# INPUT DATA
+ + + +

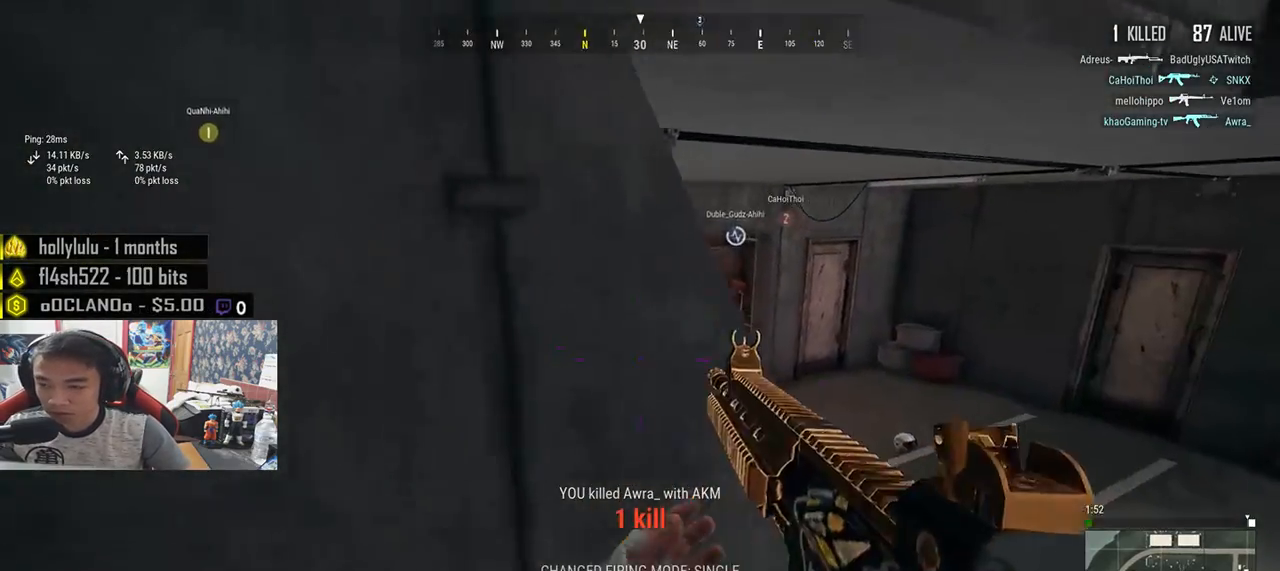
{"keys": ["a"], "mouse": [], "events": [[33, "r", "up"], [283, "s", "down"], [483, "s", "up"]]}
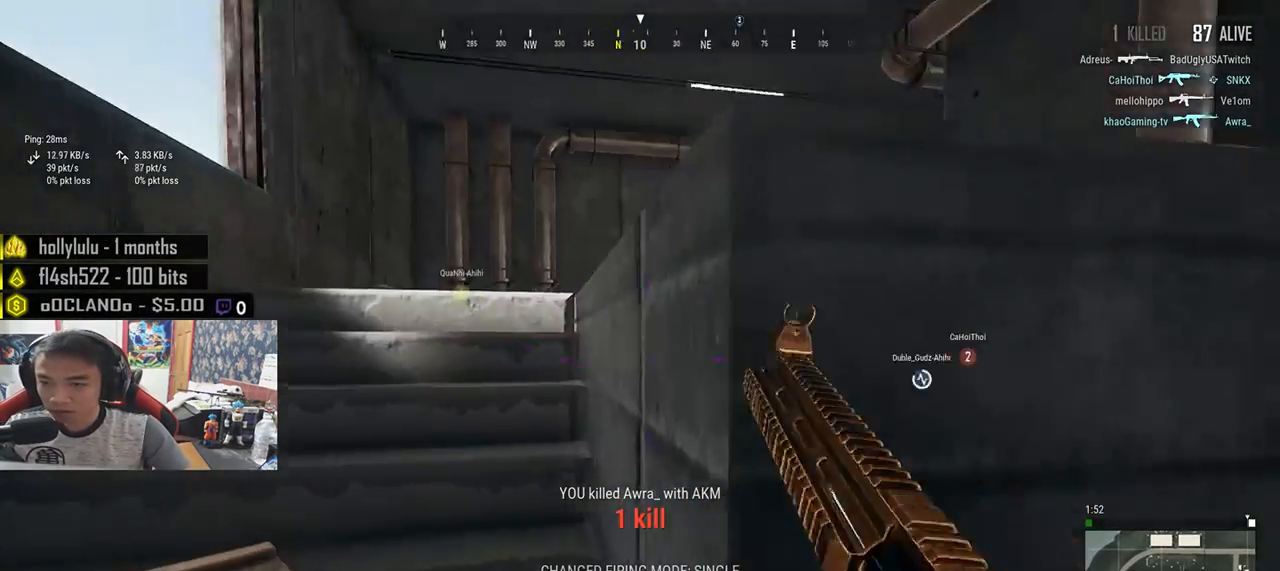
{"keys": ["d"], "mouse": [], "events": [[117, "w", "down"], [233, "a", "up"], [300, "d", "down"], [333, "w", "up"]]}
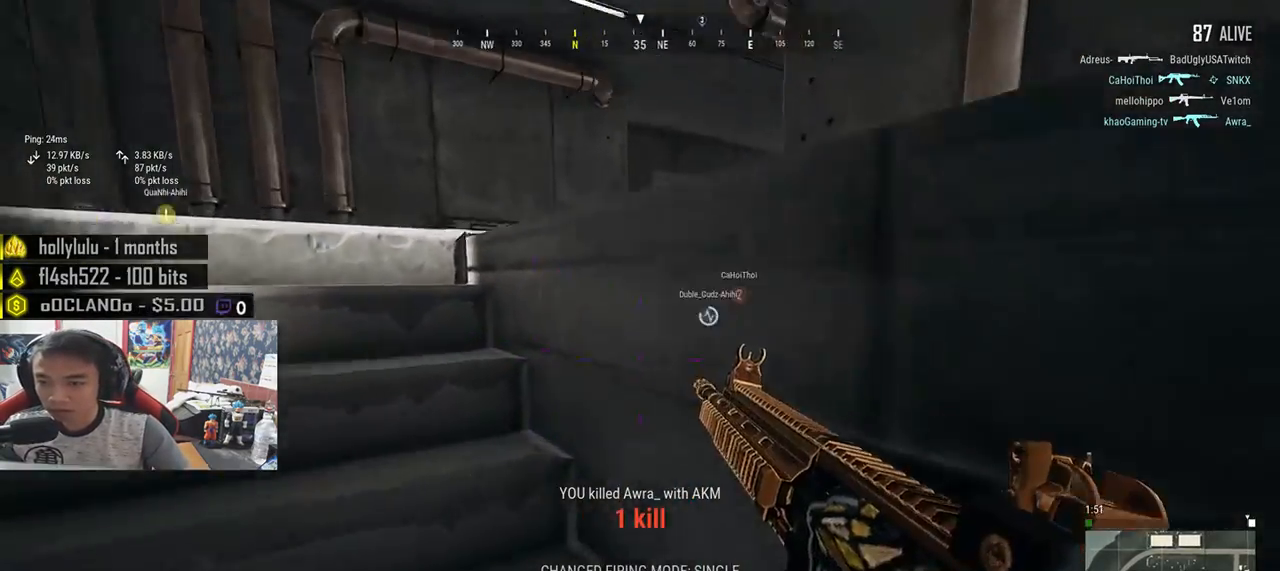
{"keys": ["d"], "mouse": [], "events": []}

+ + + +

# THE PROBLEM
What lines in the data above contain the word "down"? Copy them all.

# EXERCISE ANSWER
{"keys": ["a"], "mouse": [], "events": [[33, "r", "up"], [283, "s", "down"], [483, "s", "up"]]}
{"keys": ["d"], "mouse": [], "events": [[117, "w", "down"], [233, "a", "up"], [300, "d", "down"], [333, "w", "up"]]}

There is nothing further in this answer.